Her younger son was “a straight-A student. He’s a class-A athlete. He’s literally the epitome of what every young boy should be,” Gomez said.
Solano, meanwhile, was running around with the Netas gang — a Puerto Rican street gang that often clashed with the Trinitarios — at the time of Lora’s murder, police sources said.
Four days after the Dec. 8, 2014, shooting, Solano was busted for mugging a victim with three other men, according to a 2014 DNAinfo report. He was released from jail on Dec. 17, only to be re-arrested hours later for Lora’s death, according to DNAinfo.
Solano’s release from jail last year stunned some critics, but Gomez stood by him.

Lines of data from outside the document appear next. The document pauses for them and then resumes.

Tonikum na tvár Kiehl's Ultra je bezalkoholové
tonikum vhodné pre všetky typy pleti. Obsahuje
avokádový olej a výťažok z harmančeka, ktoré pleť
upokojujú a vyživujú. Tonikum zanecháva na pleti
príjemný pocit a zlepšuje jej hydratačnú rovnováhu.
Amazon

“He was released based on the evidence that I uncovered and released on his own recognizance. That never happens — you getting released on your own recognizance,” the gumshoe said.
Gomez’s tactics have been called into question. He was recently accused by a Queens judge of coercing a witness of a gang slaying into not testifying.

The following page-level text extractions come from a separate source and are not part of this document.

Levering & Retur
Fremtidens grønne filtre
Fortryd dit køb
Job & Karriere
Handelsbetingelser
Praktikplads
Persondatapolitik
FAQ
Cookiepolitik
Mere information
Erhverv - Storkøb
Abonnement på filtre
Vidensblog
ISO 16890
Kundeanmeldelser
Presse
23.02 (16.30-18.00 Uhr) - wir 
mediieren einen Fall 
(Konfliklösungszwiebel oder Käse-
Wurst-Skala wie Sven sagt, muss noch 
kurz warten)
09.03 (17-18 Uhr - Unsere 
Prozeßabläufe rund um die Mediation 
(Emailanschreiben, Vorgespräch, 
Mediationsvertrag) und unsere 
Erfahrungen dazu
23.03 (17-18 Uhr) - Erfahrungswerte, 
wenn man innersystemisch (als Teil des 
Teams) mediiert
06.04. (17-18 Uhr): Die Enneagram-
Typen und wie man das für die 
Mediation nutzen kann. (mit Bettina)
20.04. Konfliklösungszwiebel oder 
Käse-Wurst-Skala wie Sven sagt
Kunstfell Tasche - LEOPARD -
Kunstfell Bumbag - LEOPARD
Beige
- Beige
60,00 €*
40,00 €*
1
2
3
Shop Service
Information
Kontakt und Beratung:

The private investigator also helped get charges dismissed against Pedro Hernandez, the Bronx teen who became a poster boy for bail reform after spending more than a year on Rikers Island on a gun charge because he couldn’t pay bail.
Gomez soon found almost two dozen other people who claimed they were falsely arrested by NYPD Detective David Terrell.

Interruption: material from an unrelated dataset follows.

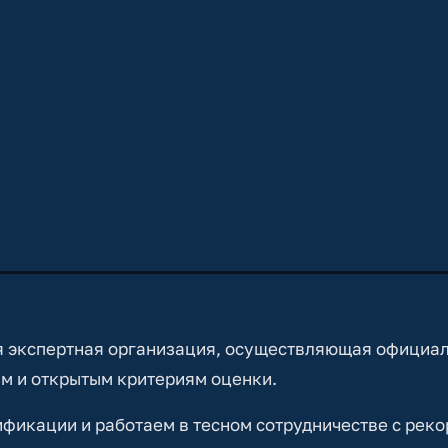
 экспертная организация, осуществляющая официа
м и открытым критериям оценки.
икации и работаем в тесном сотрудничестве с реко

The detective’s lawyer, Eric Sanders, accused Gomez of being a possible catalyst for Martinez’s murder — because the private eye helped put her son back on the street.
“Gomez’s actions have real consequences…He shouldn’t have his license in the first place,” Sanders said on Sunday.
“You won’t be able to hold him legally accountable, but he should be held ethically and morally accountable if it turns out that his client is involved in criminal behavior. This is the fallout.”Gomez waved off the lawyer’s accusations.
“I don’t dignify people like this. Let his words speak for himself. I won 88 cases. What has he won?” he said.
Despite being released, Solano still faces murder charges and is due back in court Monday as his trial continues.
“God willing his case will be proven innocent and God willing we’ll try to get this family to somewhere safety,” Gomez said.
Martinez’s neighbors on Sunday were still shaken by the senseless murder in their building.“I was in the living room. I was watching a movie with my kids. Then I heard the shot,” said a neighbor in the apartment next door, who declined to give his name. “I didn’t see nobody. I just hear the noise and come out and see nobody.”
Police recovered a shell casing in front of the woman’s apartment and stuck a piece of tape over the peephole where the bullet had gone through.
“(She) was a good neighbor,” the neighbor added. “I’m in shock. I couldn’t sleep. All night the police were over here. I’ve been living here seven years and this is the first time I see this.”